The agent does not recall anything. Almost always this is the asynchronous extraction wait. Poll retrieve_memories as in Step 4; if it returns nothing, the pipeline has not finished, so wait longer. If it still returns nothing after five minutes, your strategy namespace and your retrieval_config namespace probably do not match. The string you set on the strategy at creation time must be byte-for-byte the same as the key in retrieval_config.

Namespace validation errors. Every namespace must start and end with a slash. /preferences/{actorId} without the trailing slash will be rejected. If you renamed namespaces, remember the change has to happen in both the strategy definition and the retrieval config.

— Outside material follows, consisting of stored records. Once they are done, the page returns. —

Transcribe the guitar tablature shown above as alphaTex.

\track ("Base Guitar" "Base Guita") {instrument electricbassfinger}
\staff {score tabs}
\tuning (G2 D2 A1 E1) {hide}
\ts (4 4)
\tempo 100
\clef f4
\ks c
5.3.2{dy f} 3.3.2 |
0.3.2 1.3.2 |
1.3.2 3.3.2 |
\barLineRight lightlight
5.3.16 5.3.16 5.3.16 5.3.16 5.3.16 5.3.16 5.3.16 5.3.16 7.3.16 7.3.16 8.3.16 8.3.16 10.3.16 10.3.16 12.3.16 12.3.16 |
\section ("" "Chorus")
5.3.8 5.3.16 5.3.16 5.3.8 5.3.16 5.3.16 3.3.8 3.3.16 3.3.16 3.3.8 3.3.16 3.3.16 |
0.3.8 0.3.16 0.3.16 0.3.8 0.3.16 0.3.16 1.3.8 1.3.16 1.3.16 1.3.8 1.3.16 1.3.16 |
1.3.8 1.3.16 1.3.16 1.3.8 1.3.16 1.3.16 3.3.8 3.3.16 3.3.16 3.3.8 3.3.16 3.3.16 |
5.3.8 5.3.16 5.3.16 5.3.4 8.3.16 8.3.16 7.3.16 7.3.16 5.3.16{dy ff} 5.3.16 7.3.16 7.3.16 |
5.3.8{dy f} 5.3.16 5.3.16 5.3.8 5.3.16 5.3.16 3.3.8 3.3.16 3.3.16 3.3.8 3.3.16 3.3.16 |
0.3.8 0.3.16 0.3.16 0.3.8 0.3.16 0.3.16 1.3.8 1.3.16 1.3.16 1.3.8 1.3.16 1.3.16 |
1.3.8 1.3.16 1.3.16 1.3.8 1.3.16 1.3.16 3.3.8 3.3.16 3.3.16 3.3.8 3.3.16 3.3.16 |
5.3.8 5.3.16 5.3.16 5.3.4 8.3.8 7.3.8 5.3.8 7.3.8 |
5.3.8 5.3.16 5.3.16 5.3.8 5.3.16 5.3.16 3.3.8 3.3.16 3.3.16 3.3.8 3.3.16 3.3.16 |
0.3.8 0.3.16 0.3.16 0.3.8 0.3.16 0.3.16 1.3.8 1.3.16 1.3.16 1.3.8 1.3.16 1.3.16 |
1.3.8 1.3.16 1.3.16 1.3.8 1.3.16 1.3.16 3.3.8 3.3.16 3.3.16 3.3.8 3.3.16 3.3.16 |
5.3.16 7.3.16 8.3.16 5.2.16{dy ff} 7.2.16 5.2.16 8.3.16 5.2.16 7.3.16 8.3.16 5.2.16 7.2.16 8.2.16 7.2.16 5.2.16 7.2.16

It recalls the wrong user's data, or none. You almost certainly let the actor id drift. The actor is the user and must be stable; if you generated it fresh per run the way you do session ids, every run looks like a new person with an empty memory. Hardcode or look up the actor id; only the session id should rotate.

Buffered turns never persist. If you skipped the with block and used batch_size greater than 1, messages sit in a local buffer until flushed. Use the context manager or call close() explicitly, or the last turns of a session are lost.

AccessDeniedException on retrieve or create. Your IAM policy is missing a bedrock-agentcore action. The dev policy in Setup is broad on purpose to get you unblocked; if you tightened it, re-check that retrieval and event-write actions are present.

Cost and cleanup

Following this tutorial costs a few cents. AgentCore Memory is billed per use: about $0.25 per 1,000 short-term events, $0.75 per 1,000 long-term records stored per month, and $0.50 per 1,000 retrievals. Our demo writes a handful of events and runs a handful of retrievals, so memory itself rounds to nothing. With the default built-in strategies the extraction and embedding model costs are included in those memory prices, so you are not billed separately for the LLM that distills your turns into records, only for the agent's own model calls through Bedrock, which for a few short prompts is a fraction of a cent. The one bill that quietly grows is the long-term record storage, charged monthly until you delete the resource, which is why cleanup matters even at this scale.

Delete the memory resource when you are done. Short-term events have a minimum retention of seven days and cannot be force-expired faster, so removing the whole resource is the clean way to stop all charges:

import os
from bedrock_agentcore.memory import MemoryClient
client = MemoryClient(region_name="us-east-1")
client.delete_memory(memory_id=os.environ["AGENTCORE_MEMORY_ID"])
print("Deleted memory resource.")

Where to take it next

First, add the summaryMemoryStrategy to the same memory resource so the agent also recalls a running summary of past sessions, not just discrete preferences, and add its namespace to retrieval_config. That gives the agent narrative continuity on top of facts.

Second, swap the hardcoded dev-user-001 for a real authenticated user id, so each person who talks to your agent gets their own preference store automatically through the {actorId} substitution, with zero per-user code.

Third, lift this into AgentCore Runtime from episode 8. The session manager works identically inside the deployed harness, so RepoScout can go from stateless to genuinely personalized without changing its tool code at all. The memory is a sidecar, not a rewrite.

The reframing worth keeping: most "memory" features bolted onto agents are just a longer prompt, the whole transcript stuffed back in until the context window groans. AgentCore Memory is the opposite move. It throws the transcript away on purpose and keeps only the distilled, searchable residue of who the user is. That is what lets an agent remember you for months without paying to re-read every word you ever said. Is your agent carrying a transcript, or does it actually know its user?